The task
Exclude the pictures, then repeat the remaining data exactly.

(Revision comparison data)
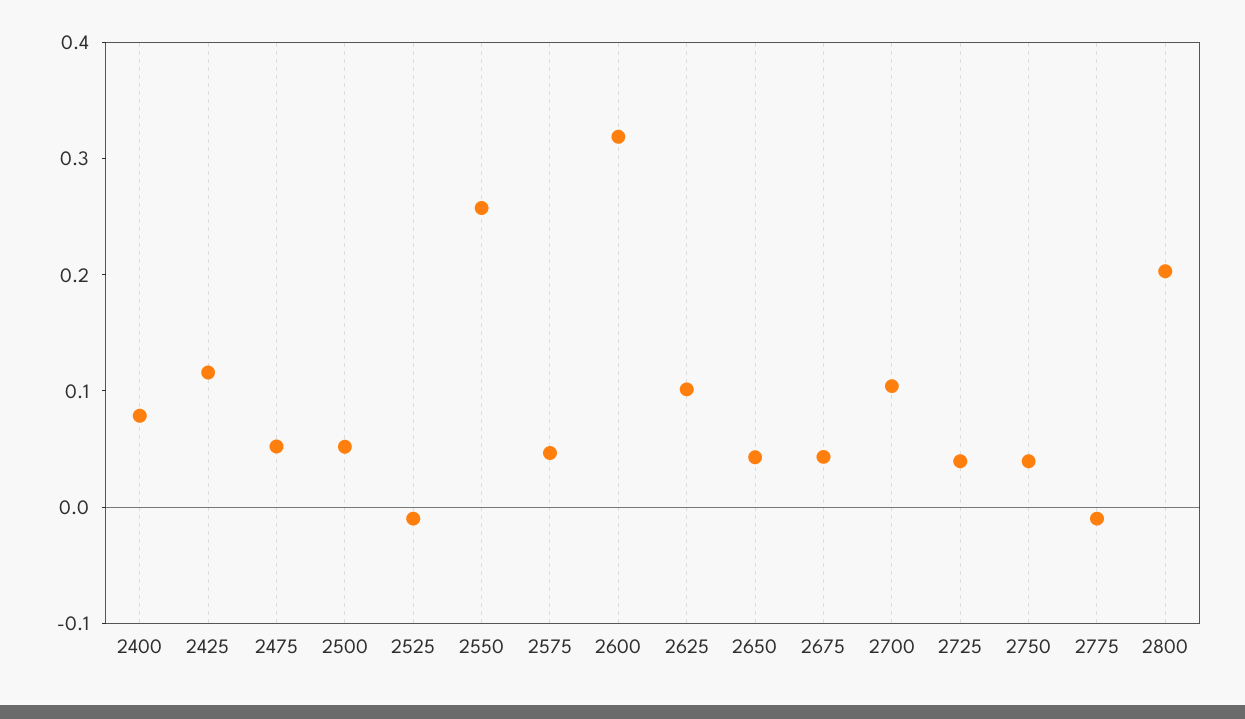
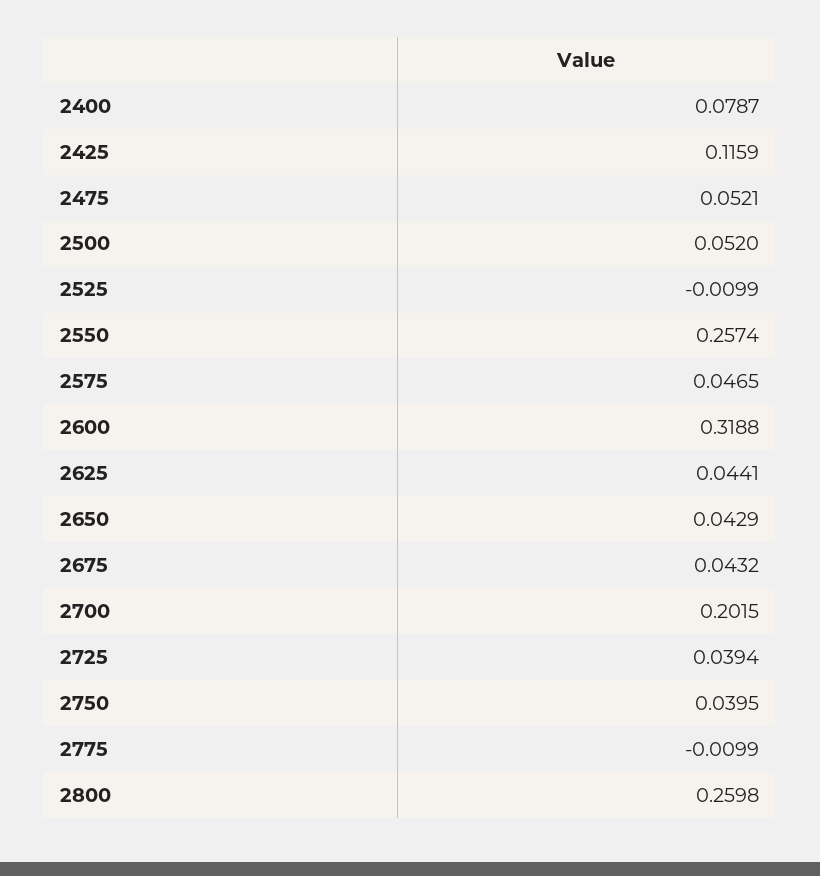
  {
    "2400": 0.0787,
    "2425": 0.1159,
    "2475": 0.0521,
    "2500": 0.052,
    "2525": -0.0099,
    "2550": 0.2574,
    "2575": 0.0465,
    "2600": 0.3188,
-   "2625": 0.1,
+   "2625": 0.0441,
    "2650": 0.0429,
    "2675": 0.0432,
-   "2700": 0.1,
+   "2700": 0.2015,
    "2725": 0.0394,
    "2750": 0.0395,
    "2775": -0.0099,
-   "2800": 0.2
+   "2800": 0.2598
  }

Final answer
  {
    "2400": 0.0787,
    "2425": 0.1159,
    "2475": 0.0521,
    "2500": 0.052,
    "2525": -0.0099,
    "2550": 0.2574,
    "2575": 0.0465,
    "2600": 0.3188,
-   "2625": 0.1,
+   "2625": 0.0441,
    "2650": 0.0429,
    "2675": 0.0432,
-   "2700": 0.1,
+   "2700": 0.2015,
    "2725": 0.0394,
    "2750": 0.0395,
    "2775": -0.0099,
-   "2800": 0.2
+   "2800": 0.2598
  }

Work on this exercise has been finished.